Read his poem "The Tyger"
Career: Poet, engraver, printer, and artist
Born in London on November 28, 1757, Blake was the second of the five children of James and Catherine Blake. Unlike many well-known writers of his day, Blake was born into a family of moderate means. His father was a seller of stockings, gloves, and other apparel. Though he had no formal schooling as a child, Blake was apprenticed at the age of fourteen to engraver James Basire. In 1779 he began studies at The Royal Academy of Arts, but it was as a journeyman engraver that he was to make his living. In 1782 Blake married Catherine Boucher, the illiterate daughter of a vegetable grower. Blake taught her to read and write, and under his tutoring she also became an accomplished draftsman, helping him with the execution of his designs. Throughout his life, booksellers employed Blake to engrave illustrations for a wide variety of publications. This work brought him into contact with many of the radical thinkers of his day, including bookseller Joseph Johnson and fellow artists John Flaxman and Henry Fuseli. Blake drew literary notice at gatherings in the home of the Reverend and Mrs. A. S. Mathew, where he read his poems and occasionally sang to them his own music. In 1783 Flaxman and Mrs. Mathew funded the printing of Poetical Sketches, Blake's first collection of verse. Around this time Blake also developed his technique of illuminated printing. His method was to produce the text and illustrations for his books on copper plates, which were then used to print on paper. Final copies of the work were individually colored by hand. This laborious process restricted the number of copies Blake could produce, thus limiting both his income and the spread of his reputation.

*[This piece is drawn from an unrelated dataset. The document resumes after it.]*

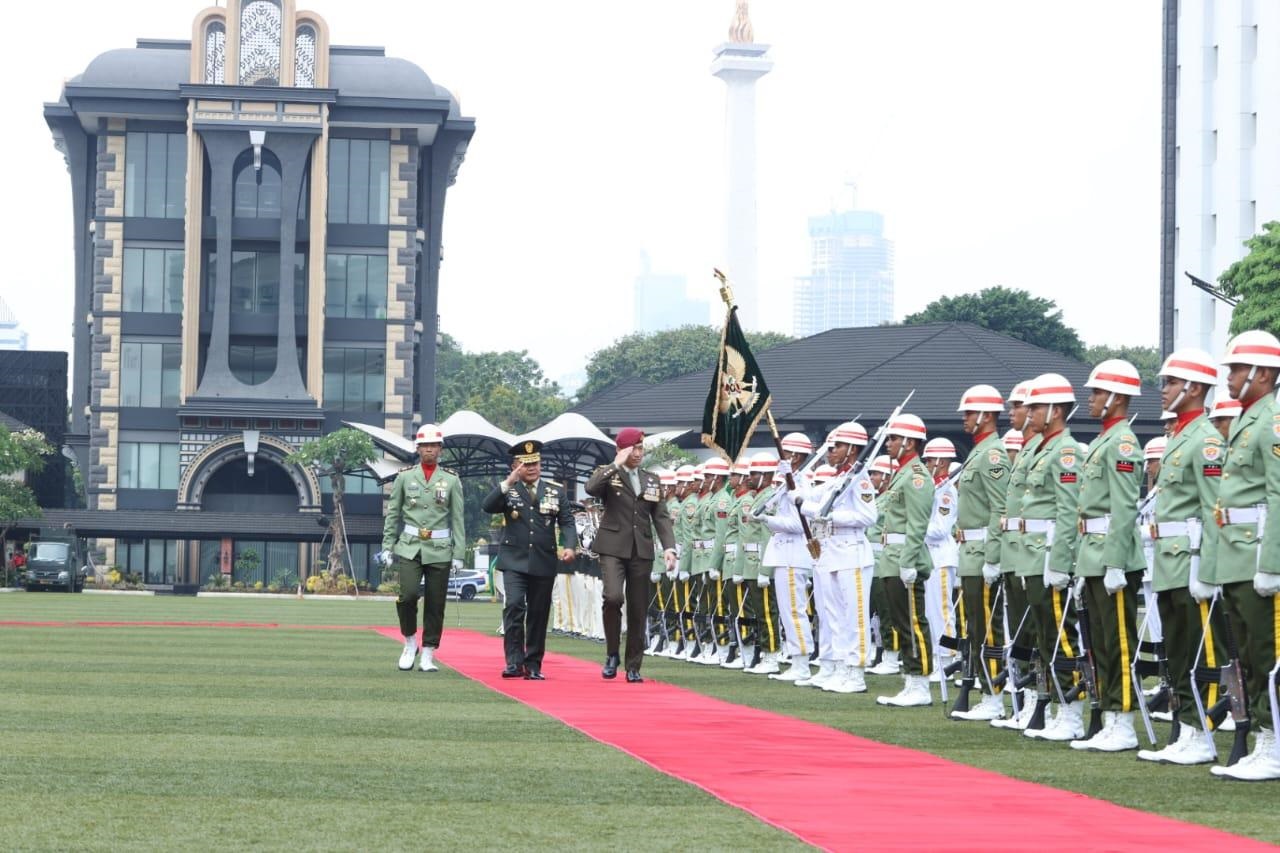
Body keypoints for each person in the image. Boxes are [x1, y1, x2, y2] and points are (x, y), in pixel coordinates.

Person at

At the time of the French Revolution in 1789 Blake was acquainted with a political circle that included such well-known radicals as William Godwin, Mary Wollstonecraft, and Thomas Paine, and the democratic revolutions in America and France became major themes in much of Blake's poetry. In 1790 Blake and his wife moved to Lambeth, where Blake began developing his own symbolic and literary mythology, which used highly personal images and metaphors to convey his interpretation of history and vision of the universe. This mythology is expressed in such works as The First Book of Urizen (1794) and The Song of Los (1795). During this time Blake also wrote the poems included in Songs of Innocence and of Experience (1794). Very little of Blake's poetry of the 1790s was known to the general public, though he continued to work as an engraver and illustrator.

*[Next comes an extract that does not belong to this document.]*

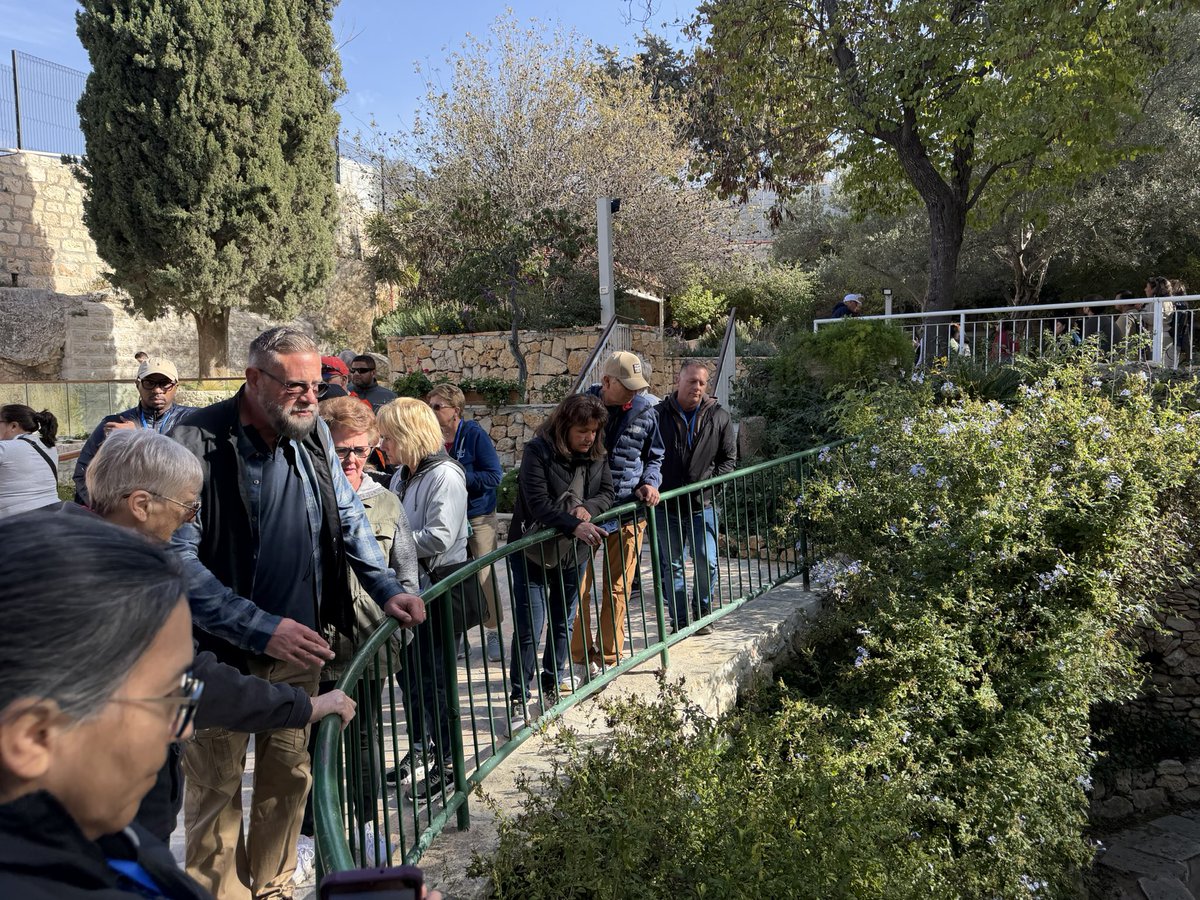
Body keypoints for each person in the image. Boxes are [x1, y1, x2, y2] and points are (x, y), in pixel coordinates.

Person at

From 1800 to 1803, Blake and his wife lived at the seaside village of Felpham before moving back to London. Upon his return to London, Blake was met with accusations that he had uttered seditious sentiments while expelling a soldier from his garden at Felpham. He was tried for sedition and acquitted in 1804. In 1809 Blake mounted an exhibition of his paintings which he hoped would publicize his work and help to vindicate his visionary aesthetic. The exhibition caused some interest among the London literati, but was otherwise poorly attended. Blake's later years were distinguished by his completion of Jerusalem, his last and longest prophetic book, and by his work on a series of illustrations for the Book of Job, which is now widely regarded as his greatest artistic achievement. The latter work was commissioned in the early 1820s by John Linnell, one of a group of young artists calling themselves "The Ancients" who gathered around Blake and helped support him in his old age. Blake died in 1827.